I’m just back from Asia, where I had some good discussions with customers. One of questions I am commonly asked involves the long-standing issue of, “What do we mean by clean?” A lot of research has been done to try to define “clean,” usually using some measure of the level of contaminant: dirt, oxide, or flux residue, which is commonly referred to as “contaminating material” or CM. Test methods such as ROSE, surface extract resistivity, SIR, reflectance IR, are often employed, but in many instances, these tests lack either sufficient sensitivity or relevance to the actual failure mode caused by the CM.
The problem with these definitions using an analytical methodology is that they focus too much on quantifying the level of CM remaining after a cleaning process, leaving the second question unanswered until another day: “How low a level of CM is low enough?” This seems to be putting the cart before the horse.

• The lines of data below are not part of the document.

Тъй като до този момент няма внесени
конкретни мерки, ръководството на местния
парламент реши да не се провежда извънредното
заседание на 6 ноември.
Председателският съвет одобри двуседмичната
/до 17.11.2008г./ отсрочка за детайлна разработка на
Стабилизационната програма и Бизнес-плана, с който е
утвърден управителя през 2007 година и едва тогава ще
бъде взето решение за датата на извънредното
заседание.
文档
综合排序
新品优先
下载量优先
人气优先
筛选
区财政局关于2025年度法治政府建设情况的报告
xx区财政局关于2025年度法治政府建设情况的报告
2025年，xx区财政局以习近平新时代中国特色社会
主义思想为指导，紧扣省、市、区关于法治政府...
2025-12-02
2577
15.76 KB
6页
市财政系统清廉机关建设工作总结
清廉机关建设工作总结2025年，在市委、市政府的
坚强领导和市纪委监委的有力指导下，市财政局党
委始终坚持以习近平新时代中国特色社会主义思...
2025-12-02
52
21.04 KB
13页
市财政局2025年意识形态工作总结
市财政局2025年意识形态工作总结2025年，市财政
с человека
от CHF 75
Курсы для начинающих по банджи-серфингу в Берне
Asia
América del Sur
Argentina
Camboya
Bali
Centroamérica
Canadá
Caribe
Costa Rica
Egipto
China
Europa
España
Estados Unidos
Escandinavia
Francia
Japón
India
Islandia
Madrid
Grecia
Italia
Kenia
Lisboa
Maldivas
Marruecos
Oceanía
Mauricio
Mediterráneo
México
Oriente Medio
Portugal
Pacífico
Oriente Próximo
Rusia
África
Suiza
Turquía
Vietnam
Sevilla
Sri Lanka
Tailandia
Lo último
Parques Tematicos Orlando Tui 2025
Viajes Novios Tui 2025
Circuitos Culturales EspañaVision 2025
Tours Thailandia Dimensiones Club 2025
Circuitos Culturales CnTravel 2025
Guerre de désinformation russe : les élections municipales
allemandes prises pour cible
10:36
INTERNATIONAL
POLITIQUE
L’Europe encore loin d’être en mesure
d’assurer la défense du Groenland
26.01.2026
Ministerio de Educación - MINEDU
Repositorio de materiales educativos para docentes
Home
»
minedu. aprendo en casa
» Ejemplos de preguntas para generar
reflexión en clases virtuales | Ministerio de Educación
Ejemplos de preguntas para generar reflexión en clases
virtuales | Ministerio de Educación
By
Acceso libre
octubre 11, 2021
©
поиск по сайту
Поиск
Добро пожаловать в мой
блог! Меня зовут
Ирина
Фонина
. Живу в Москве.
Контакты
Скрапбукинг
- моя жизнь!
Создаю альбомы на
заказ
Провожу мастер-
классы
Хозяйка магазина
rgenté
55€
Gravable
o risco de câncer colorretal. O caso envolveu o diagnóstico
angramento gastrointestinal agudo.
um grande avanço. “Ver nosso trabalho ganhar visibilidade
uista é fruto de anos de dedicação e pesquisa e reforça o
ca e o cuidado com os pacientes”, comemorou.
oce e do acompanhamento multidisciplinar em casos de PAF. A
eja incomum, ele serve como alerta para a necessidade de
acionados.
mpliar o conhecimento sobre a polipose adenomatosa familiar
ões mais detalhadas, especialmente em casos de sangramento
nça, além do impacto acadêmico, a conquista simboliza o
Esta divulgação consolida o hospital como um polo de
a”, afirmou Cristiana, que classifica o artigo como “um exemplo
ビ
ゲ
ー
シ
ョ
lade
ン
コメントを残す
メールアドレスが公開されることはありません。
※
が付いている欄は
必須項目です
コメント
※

SEM is an excellent example of a cleanliness-determining test method that can be used to overanalyze for CM. Shown here is a picture of a perfectly acceptable no-clean solder paste residue shown at very high magnification under SEM. Note that it is difficult to avoid the tendency to want to ask "what is this thing here? And what about this thing?" It's more important to know that billions of successful devices have been built with no failures due to CM, and that also conform to the most rigorous automotive reliability test standards.
Rather than focusing on the CM, we should be looking at the failure mode caused by the residue. In this way we can give a definition of clean that will be relevant to the situation. For example, CM may cause failures such as wirebonding pull strength, electrochemical migration (ECM) or delamination. In each case, the failure can be quantified. There’s a well proven principle that “a difference that makes no difference is not a difference,” and we can apply that rigorously to our attempt to define “clean.”
We begin by determining a clear metric for the extent or rate of occurrence (ppm or %) of the failure caused by the CM. Once that is done, we can establish a clear and unambiguous definition: “If there is no statistically significant difference in the failures seen between (1) an uncontaminated sample, and (2) a previously contaminated sample that has been subsequently cleaned, then the cleaning process is good enough.” This will depend very much on your chosen % confidence level, but it provides a pragmatic way of defining cleanliness easily and unambiguously, and effort can then be spent on establishing a “good enough” cleaning protocol, rather than an arbitrary chase to zero contaminant.
Process monitoring of a key control variable can then be established that correlates with the failure mode. This could be things such as: cleaning bath contamination (possibly using the cleaning chemical concentration, turbidity, or electrical resistance), contact angle, surface reflectance IR, SEM/EDX, and so on. Usually establishing this key variable and a sampling rate, and also ensuring the sample and test method are representative, are not easy, and it is probably this complexity that leads to the tendency to focus on this latter task as the more important of the two.